Re: Subtle races between DAX mmap fault and write path
From: Dan Williams <hidden>
Date: 2016-07-30 00:53:09
Also in:
linux-fsdevel, linux-xfs, nvdimm
On Fri, Jul 29, 2016 at 5:12 PM, Dave Chinner [off-list ref] wrote:
On Fri, Jul 29, 2016 at 07:44:25AM -0700, Dan Williams wrote:quoted
On Thu, Jul 28, 2016 at 7:21 PM, Dave Chinner [off-list ref] wrote:quoted
On Thu, Jul 28, 2016 at 10:10:33AM +0200, Jan Kara wrote:quoted
On Thu 28-07-16 08:19:49, Dave Chinner wrote:[..]quoted
quoted
So DAX doesn't need flushing to maintain consistent view of the data but it does need flushing to make sure fsync(2) results in data written via mmap to reach persistent storage.I thought this all changed with the removal of the pcommit instruction and wmb_pmem() going away. Isn't it now a platform requirement now that dirty cache lines over persistent memory ranges are either guaranteed to be flushed to persistent storage on power fail or when required by REQ_FLUSH?No, nothing automates cache flushing. The path of a write is: cpu-cache -> cpu-write-buffer -> bus -> imc -> imc-write-buffer -> media The ADR mechanism and the wpq-flush facility flush data thorough the imc (integrated memory controller) to media. dax_do_io() gets writes to the imc, but we still need a posted-write-buffer flush mechanism to guarantee data makes it out to media.So what you are saying is that on and ADR machine, we have these domains w.r.t. power fail: cpu-cache -> cpu-write-buffer -> bus -> imc -> imc-write-buffer -> media |-------------volatile-------------------|-----persistent--------------| because anything that gets to the IMC is guaranteed to be flushed to stable media on power fail. But on a posted-write-buffer system, we have this: cpu-cache -> cpu-write-buffer -> bus -> imc -> imc-write-buffer -> media |-------------volatile-------------------------------------------|--persistent--| IOWs, only things already posted to the media via REQ_FLUSH are considered stable on persistent media. What happens in this case when power fails during a media update? Incomplete writes?
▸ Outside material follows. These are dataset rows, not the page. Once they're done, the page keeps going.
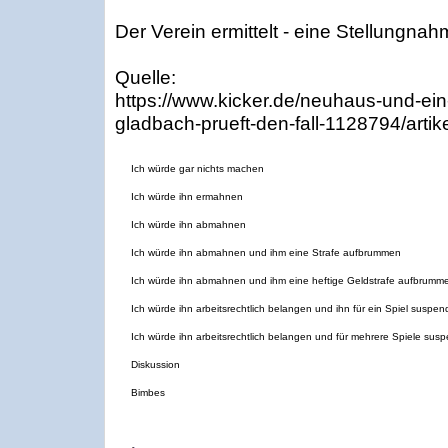
Der Verein ermittelt - eine Stellungna
Quelle:
https://www.kicker.de/neuhaus-und-ein
gladbach-prueft-den-fall-1128794/artik
Ich würde gar nichts machen
Ich würde ihn ermahnen
Ich würde ihn abmahnen
Ich würde ihn abmahnen und ihm eine Strafe aufbrummen
Ich würde ihn abmahnen und ihm eine heftige Geldstrafe aufbrumm
Ich würde ihn arbeitsrechtlich belangen und ihn für ein Spiel suspen
Ich würde ihn arbeitsrechtlich belangen und für mehrere Spiele sus
Diskussion
Bimbes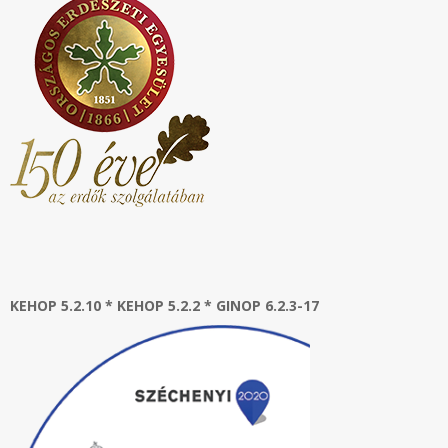
KEHOP 5.2.10 * KEHOP 5.2.2 * GINOP 6.2.3-17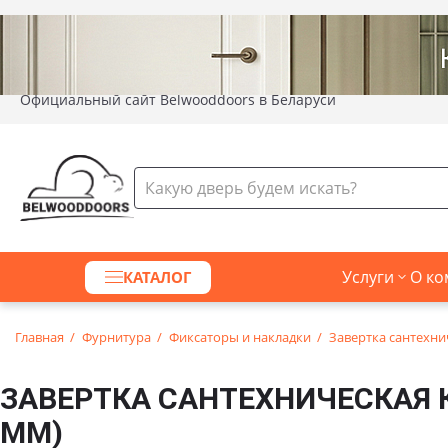
Официальный сайт Belwooddoors в Беларуси
Услуги
О ко
КАТАЛОГ
Главная
Фурнитура
Фиксаторы и накладки
Завертка сантехни
ЗАВЕРТКА САНТЕХНИЧЕСКАЯ К
ММ)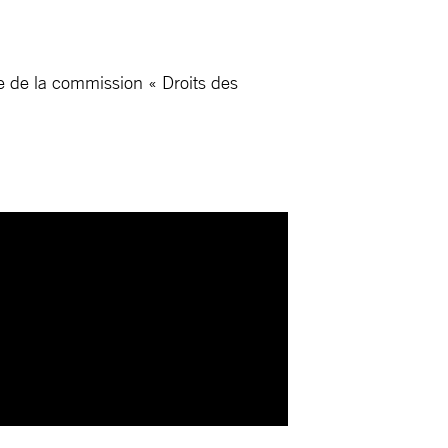
e de la commission « Droits des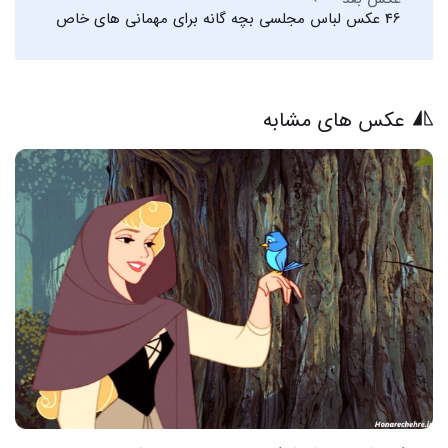
46 عکس لباس مجلسی بچه گانه برای مهمانی های خاص
عکس های مشابه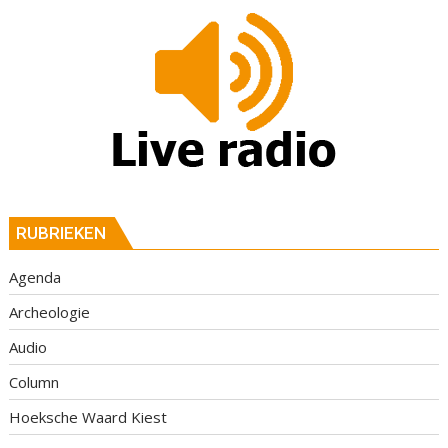
RUBRIEKEN
Agenda
Archeologie
Audio
Column
Hoeksche Waard Kiest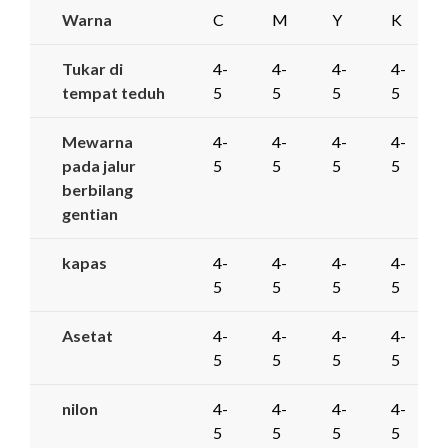
Warna
C
M
Y
K
Tukar di
4-
4-
4-
4-
tempat teduh
5
5
5
5
Mewarna
4-
4-
4-
4-
pada jalur
5
5
5
5
berbilang
gentian
kapas
4-
4-
4-
4-
5
5
5
5
Asetat
4-
4-
4-
4-
5
5
5
5
nilon
4-
4-
4-
4-
5
5
5
5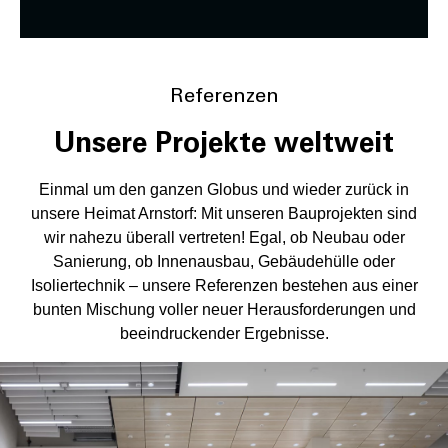
Referenzen
Unsere Projekte weltweit
Einmal um den ganzen Globus und wieder zurück in
unsere Heimat Arnstorf: Mit unseren Bauprojekten sind
wir nahezu überall vertreten! Egal, ob Neubau oder
Sanierung, ob Innenausbau, Gebäudehülle oder
Isoliertechnik – unsere Referenzen bestehen aus einer
bunten Mischung voller neuer Herausforderungen und
beeindruckender Ergebnisse.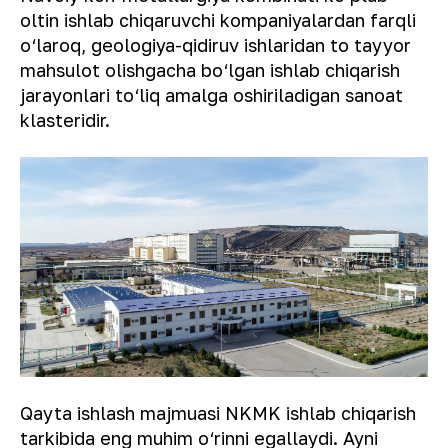
oltin ishlab chiqaruvchi kompaniyalardan farqli
o‘laroq, geologiya-qidiruv ishlaridan to tayyor
mahsulot olishgacha bo‘lgan ishlab chiqarish
jarayonlari to‘liq amalga oshiriladigan sanoat
klasteridir.
Qayta ishlash majmuasi NKMK ishlab chiqarish
tarkibida eng muhim o‘rinni egallaydi. Ayni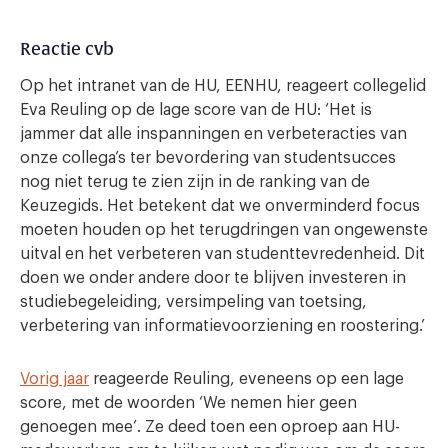
Reactie cvb
Op het intranet van de HU, EENHU, reageert collegelid
Eva Reuling op de lage score van de HU: ‘Het is
jammer dat alle inspanningen en verbeteracties van
onze collega’s ter bevordering van studentsucces
nog niet terug te zien zijn in de ranking van de
Keuzegids. Het betekent dat we onverminderd focus
moeten houden op het terugdringen van ongewenste
uitval en het verbeteren van studenttevredenheid. Dit
doen we onder andere door te blijven investeren in
studiebegeleiding, versimpeling van toetsing,
verbetering van informatievoorziening en roostering.’
Vorig jaar
reageerde Reuling, eveneens op een lage
score, met de woorden ‘We nemen hier geen
genoegen mee’. Ze deed toen een oproep aan HU-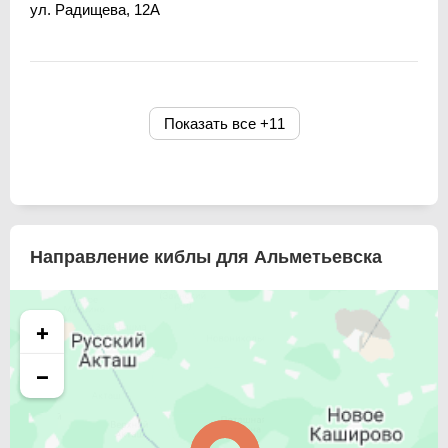
ул. Радищева, 12А
Показать все
+11
Направление киблы для Альметьевска
+
−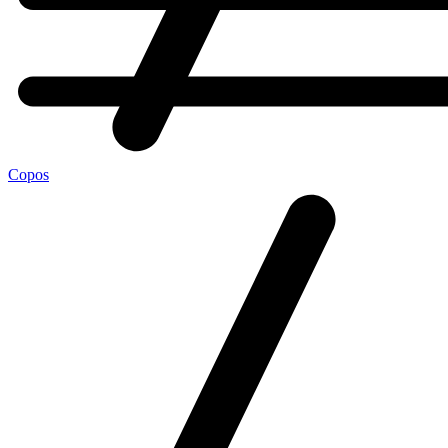
Copos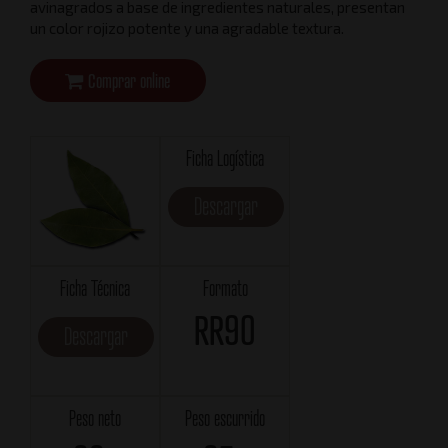
avinagrados a base de ingredientes naturales, presentan
un color rojizo potente y una agradable textura.
Comprar online
Ficha Logística
Descargar
Ficha Técnica
Formato
RR90
Descargar
Peso neto
Peso escurrido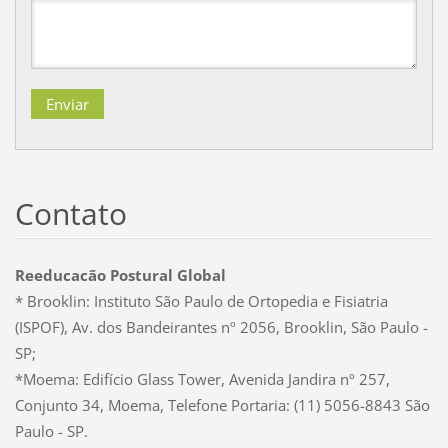
Contato
Reeducacão Postural Global
* Brooklin: Instituto São Paulo de Ortopedia e Fisiatria
(ISPOF), Av. dos Bandeirantes nº 2056, Brooklin, São Paulo -
SP;
*Moema: Edifício Glass Tower, Avenida Jandira nº 257,
Conjunto 34, Moema, Telefone Portaria: (11) 5056-8843 São
Paulo - SP.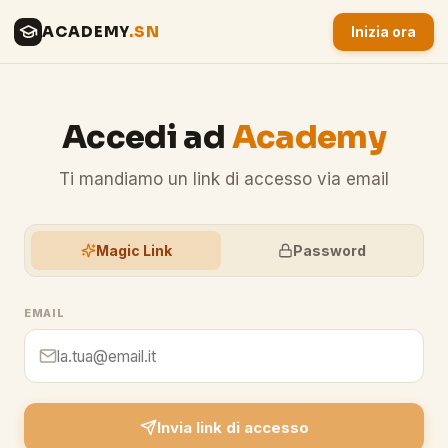
ACADEMY
.SN
Inizia ora
Accedi ad
Academy
Ti mandiamo un link di accesso via email
Magic Link
Password
EMAIL
Invia link di accesso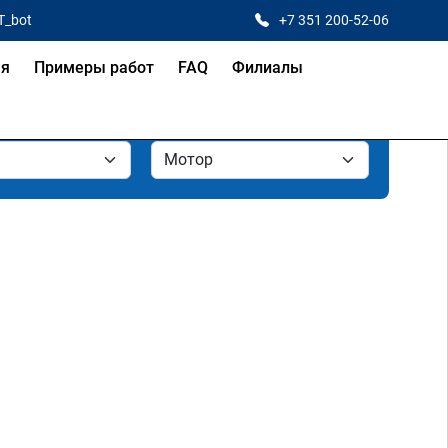
T_bot
+7 351 200-52-06
ая
Примеры работ
FAQ
Филиалы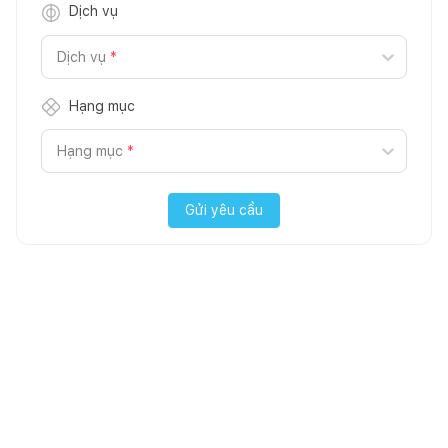
Dịch vụ
Dịch vụ
*
Hạng mục
Hạng mục
*
Gửi yêu cầu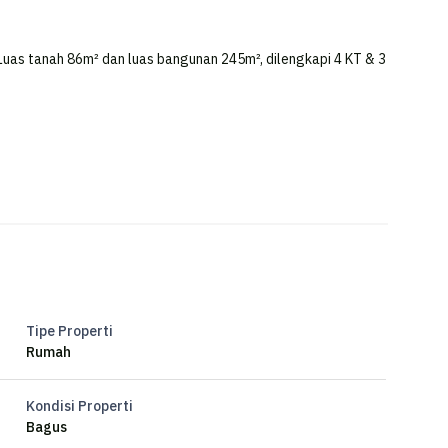
uas tanah 86m² dan luas bangunan 245m², dilengkapi 4 KT & 3
Tipe Properti
Rumah
Kondisi Properti
Bagus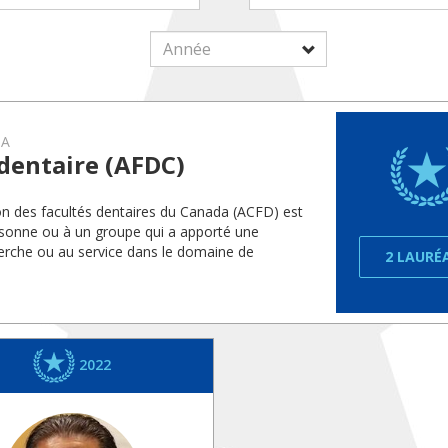
DA
 dentaire (AFDC)
ion des facultés dentaires du Canada (ACFD) est
rsonne ou à un groupe qui a apporté une
herche ou au service dans le domaine de
2 LAURÉ
2022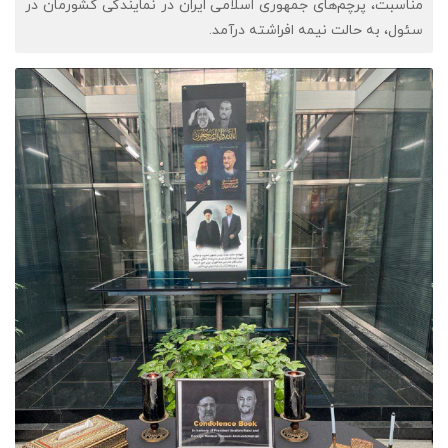
مناسبت، پرچم‌های جمهوری اسلامی ایران در نمایندگی کشورمان در
سئول، به حالت نیمه افراشته درآمد.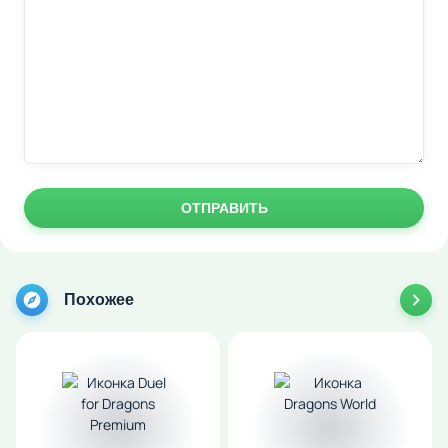
ОТПРАВИТЬ
Похожее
Yes, power failure during a media update will end up with incomplete writes on an 8-byte boundary.
quoted
quoted
Or have we somehow ended up with the fucked up situation where dax_do_io() writes are (effectively) immediately persistent and untracked by internal infrastructure, whilst mmap() writes require internal dirty tracking and fsync() to flush caches via writeback?dax_do_io() writes are not immediately persistent. They bypass the cpu-cache and cpu-write-bufffer and are ready to be flushed to media by REQ_FLUSH or power-fail on an ADR system.IOWs, on an ADR system write is /effectively/ immediately persistent because if power fails ADR guarantees it will be flushed to stable media, while on a posted write system it is volatile and will be lost. Right?
Right.
If so, that's even worse than just having mmap/write behave differently - now writes will behave differently depending on the specific hardware installed. I think this makes it even more important for the DAX code to hide this behaviour from the fielsystems by treating everything as volatile.
The symmetry does sound appealing...
If we track the dirty blocks from write in the radix tree like we for mmap, then we can just use a normal memcpy() in dax_do_io(), getting rid of the slow cache bypass that is currently run. Radix tree updates are much less expensive than a slow memcpy of large amounts of data, ad fsync can then take care of persistence, just like we do for mmap.
If we go this route to increase the amount of dirty-data tracking in the radix it raises the priority of one of the items on the backlog; namely, determine the crossover point where wbinvd of the entire cache is faster than a clflush / clwb loop.
We should just make the design assumption that all persistent memory is volatile, track where we dirty it in all paths, and use the fastest volatile memcpy primitives available to us in the IO path. We'll end up with a faster fastpath that if we use CPU cache bypass copies, dax_do_io() and mmap will be coherent and synchronised, and fsync() will have the same requirements and overhead regardless of the way the application modifies the pmem or the hardware platform used to implement the pmem.
I like the direction, I'd still want to measure where/whether it's actually faster given the writes may have evicted hot data, and the amortized cost of the cache flushing loop.